*Data excerpts*:
------------------------------------

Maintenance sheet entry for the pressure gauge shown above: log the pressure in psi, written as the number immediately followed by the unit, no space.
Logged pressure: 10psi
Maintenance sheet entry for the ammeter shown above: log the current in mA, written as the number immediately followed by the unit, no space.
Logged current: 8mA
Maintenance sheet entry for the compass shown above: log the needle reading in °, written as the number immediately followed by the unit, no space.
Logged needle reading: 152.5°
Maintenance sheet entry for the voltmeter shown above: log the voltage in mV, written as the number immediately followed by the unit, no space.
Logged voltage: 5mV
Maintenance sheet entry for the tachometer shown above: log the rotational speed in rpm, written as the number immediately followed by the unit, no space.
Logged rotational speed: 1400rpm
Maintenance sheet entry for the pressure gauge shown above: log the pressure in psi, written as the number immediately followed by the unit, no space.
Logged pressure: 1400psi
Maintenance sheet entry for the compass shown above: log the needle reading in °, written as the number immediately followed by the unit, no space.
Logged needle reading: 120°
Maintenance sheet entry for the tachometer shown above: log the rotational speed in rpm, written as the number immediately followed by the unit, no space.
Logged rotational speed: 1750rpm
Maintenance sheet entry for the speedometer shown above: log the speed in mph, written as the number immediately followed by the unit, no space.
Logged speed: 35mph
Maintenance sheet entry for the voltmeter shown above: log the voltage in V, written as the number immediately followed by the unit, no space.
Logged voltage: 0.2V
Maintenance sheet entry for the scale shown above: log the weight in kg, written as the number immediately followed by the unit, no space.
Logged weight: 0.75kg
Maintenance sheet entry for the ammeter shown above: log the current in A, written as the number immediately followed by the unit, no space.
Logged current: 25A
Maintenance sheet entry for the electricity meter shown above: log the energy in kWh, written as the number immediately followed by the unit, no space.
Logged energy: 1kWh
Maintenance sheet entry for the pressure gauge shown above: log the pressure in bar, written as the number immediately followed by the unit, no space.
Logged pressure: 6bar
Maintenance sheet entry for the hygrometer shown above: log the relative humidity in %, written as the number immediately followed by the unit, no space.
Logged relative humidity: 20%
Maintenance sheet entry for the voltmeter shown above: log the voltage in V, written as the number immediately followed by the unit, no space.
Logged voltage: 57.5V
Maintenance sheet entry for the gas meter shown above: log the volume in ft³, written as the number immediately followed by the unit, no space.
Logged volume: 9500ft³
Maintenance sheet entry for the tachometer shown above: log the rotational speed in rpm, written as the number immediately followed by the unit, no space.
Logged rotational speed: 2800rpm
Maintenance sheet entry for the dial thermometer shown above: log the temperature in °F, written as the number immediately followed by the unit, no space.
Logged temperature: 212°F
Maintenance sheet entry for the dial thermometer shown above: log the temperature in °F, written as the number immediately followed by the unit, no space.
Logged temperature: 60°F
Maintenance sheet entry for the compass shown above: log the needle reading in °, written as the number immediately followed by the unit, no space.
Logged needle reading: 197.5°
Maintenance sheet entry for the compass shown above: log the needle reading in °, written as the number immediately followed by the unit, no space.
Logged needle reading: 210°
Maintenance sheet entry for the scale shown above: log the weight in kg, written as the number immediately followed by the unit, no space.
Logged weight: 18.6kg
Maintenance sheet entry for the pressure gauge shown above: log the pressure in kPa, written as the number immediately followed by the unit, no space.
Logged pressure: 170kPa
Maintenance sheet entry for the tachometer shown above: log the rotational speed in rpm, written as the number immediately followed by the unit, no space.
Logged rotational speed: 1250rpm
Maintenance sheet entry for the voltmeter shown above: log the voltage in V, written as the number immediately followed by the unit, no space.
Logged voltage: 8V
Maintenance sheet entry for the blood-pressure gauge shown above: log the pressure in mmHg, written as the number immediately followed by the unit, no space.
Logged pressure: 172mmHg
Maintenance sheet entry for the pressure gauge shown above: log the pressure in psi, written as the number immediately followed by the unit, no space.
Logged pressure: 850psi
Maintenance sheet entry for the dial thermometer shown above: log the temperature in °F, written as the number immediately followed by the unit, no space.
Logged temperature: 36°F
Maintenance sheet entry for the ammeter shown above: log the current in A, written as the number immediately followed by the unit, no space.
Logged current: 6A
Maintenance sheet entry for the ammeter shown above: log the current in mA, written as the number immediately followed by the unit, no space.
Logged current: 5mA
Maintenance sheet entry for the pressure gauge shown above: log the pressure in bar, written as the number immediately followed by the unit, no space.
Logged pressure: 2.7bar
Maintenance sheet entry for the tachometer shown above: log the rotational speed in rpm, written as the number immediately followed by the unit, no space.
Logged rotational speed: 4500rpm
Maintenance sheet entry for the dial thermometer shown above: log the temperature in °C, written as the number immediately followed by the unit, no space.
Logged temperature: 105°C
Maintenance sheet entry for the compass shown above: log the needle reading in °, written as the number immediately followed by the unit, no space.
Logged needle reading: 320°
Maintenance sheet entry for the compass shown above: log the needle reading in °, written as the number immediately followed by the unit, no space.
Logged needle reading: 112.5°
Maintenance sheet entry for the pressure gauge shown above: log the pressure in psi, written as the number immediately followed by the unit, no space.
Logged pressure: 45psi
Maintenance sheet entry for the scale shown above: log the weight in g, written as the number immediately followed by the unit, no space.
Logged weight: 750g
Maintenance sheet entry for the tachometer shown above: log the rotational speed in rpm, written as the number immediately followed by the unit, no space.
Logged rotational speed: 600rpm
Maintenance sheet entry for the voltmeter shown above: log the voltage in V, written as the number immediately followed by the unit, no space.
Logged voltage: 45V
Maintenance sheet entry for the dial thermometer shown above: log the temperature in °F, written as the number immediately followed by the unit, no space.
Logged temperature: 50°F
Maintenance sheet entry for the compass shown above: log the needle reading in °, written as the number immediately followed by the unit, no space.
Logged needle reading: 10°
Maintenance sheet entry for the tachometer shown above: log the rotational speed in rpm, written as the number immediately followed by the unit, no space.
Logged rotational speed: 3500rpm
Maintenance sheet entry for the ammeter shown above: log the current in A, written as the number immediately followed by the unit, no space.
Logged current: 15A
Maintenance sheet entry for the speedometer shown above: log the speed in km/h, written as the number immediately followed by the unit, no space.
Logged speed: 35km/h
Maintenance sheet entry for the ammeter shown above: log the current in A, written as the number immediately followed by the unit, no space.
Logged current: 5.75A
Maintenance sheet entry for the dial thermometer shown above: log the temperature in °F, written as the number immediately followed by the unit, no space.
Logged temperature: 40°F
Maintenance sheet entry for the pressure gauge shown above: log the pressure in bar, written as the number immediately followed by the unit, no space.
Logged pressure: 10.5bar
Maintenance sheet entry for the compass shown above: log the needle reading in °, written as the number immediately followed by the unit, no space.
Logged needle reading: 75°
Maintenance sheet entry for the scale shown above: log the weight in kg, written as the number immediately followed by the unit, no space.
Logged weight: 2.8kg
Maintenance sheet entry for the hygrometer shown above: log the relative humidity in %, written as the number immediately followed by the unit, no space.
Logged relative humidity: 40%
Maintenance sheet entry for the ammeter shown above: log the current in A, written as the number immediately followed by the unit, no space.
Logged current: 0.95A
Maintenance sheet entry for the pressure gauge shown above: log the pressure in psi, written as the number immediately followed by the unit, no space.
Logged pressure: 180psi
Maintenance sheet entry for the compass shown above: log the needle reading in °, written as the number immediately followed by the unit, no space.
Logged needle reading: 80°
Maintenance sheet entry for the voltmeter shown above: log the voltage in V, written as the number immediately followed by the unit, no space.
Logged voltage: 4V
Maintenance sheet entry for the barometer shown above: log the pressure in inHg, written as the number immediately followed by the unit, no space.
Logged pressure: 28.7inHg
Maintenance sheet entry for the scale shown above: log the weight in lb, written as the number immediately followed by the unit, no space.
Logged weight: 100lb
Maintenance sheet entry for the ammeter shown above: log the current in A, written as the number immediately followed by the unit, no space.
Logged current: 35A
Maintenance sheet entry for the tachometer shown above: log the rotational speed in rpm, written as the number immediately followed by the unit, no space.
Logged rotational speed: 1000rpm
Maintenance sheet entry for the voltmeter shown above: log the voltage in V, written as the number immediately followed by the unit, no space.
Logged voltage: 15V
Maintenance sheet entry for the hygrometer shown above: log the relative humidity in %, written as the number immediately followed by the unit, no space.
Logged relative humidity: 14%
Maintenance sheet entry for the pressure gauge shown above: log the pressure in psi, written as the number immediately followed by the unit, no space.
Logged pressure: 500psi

------------------------------------

*Task goal*: Format everything from the start of the records down through the line containing "Logged needle reading: 152.5°" as a JSON list of strings, one string per line, with blank lines left out.

*Written response*:
[
  "Maintenance sheet entry for the pressure gauge shown above: log the pressure in psi, written as the number immediately followed by the unit, no space.",
  "Logged pressure: 10psi",
  "Maintenance sheet entry for the ammeter shown above: log the current in mA, written as the number immediately followed by the unit, no space.",
  "Logged current: 8mA",
  "Maintenance sheet entry for the compass shown above: log the needle reading in °, written as the number immediately followed by the unit, no space.",
  "Logged needle reading: 152.5°"
]